日本初のカジノを含む統合型リゾート(IR)の整備に向け、大阪府は、正式契約にあたる実施協定を事業者と結んだ。
予定地は大阪市の人工島・夢洲の万博会場隣接地である。米カジノ大手とオリックスを中核とする事業者は、近く工事に着手する。万博が開幕する2025年春頃にカジノやホテルの建設を本格化させ、30年秋頃の開業を目指す。
この工程で問題なのは、ただでさえ遅れが目立つ万博の工事への悪影響が避けられないことだ。
大阪市中心部と夢洲を結ぶルートは、橋とトンネルの各1本しかない。二つの工事の車両で混雑する事態が想定される。万博工事の遅れの原因となっている建設業者の人手不足や資材の高騰にも、さらに拍車がかかるに違いない。
府や政府は建設業者に、万博工事を他の事業より優先するよう求めている。そのさなかに、IR工事を同時に進めさせるのは筋が通らない。万博の際、来場者を運ぶシャトルバスがIR工事の車両渋滞に巻き込まれる心配もある。
IRは1兆2700億円の投資が見込まれる。昨今の資材高騰を考慮し、当初想定からすでに1900億円増額した。事業者が出資や借り入れで全額を調達する。
一方、実施協定には、本格工事に入る前であれば、事業者が違約金なしで撤退できる「解除権」が盛り込まれた。資材高騰が続き、投資額がさらに上振れすることなどが、撤退の要件になる。
「現時点で事業実施の可否を最終判断できる状況にない」とする事業者側の要望を、府が受け入れた形だ。
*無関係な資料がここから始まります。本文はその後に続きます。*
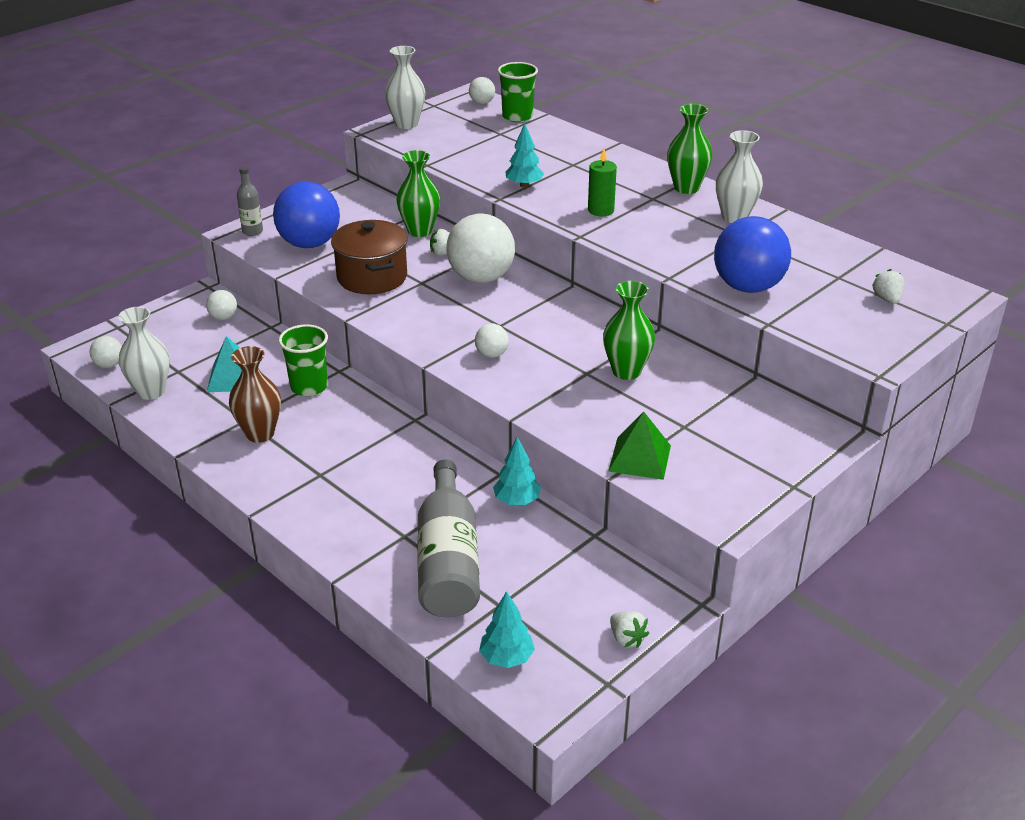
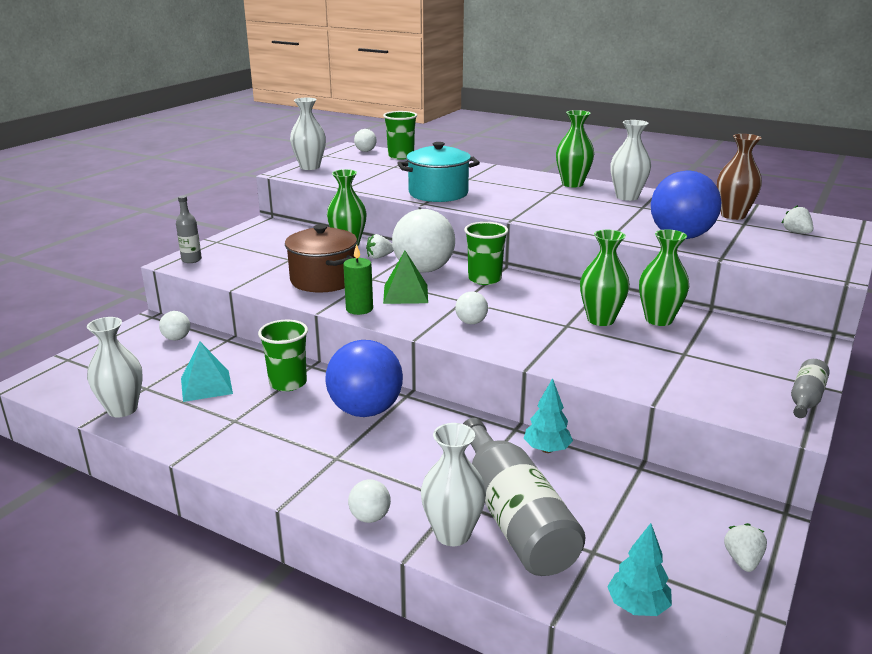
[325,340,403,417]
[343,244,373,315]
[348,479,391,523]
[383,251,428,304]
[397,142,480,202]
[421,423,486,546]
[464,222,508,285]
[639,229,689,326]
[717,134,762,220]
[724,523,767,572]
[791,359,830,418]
それだけ計画の不確実性が高いということだろう。
日本では賭博が刑法で禁止されている。一方、海外にはすでに多数のカジノがあり、また、国内では違法なオンラインカジノも広がっている。開業した場合、目算通り年2000万人が本当に来場するのかという問題もある。
大阪府の吉村洋文知事は「大阪成長の起爆剤に」と言うが、不確実で、まるで「賭け」のような振興策を、万博に便乗するような形で推し進めるのは危険すぎる。
カジノは、命や健康をテーマに掲げる万博の理念とも相いれない。万博の開催がカジノ推進の手段のようになれば、万博の機運もしぼみかねない。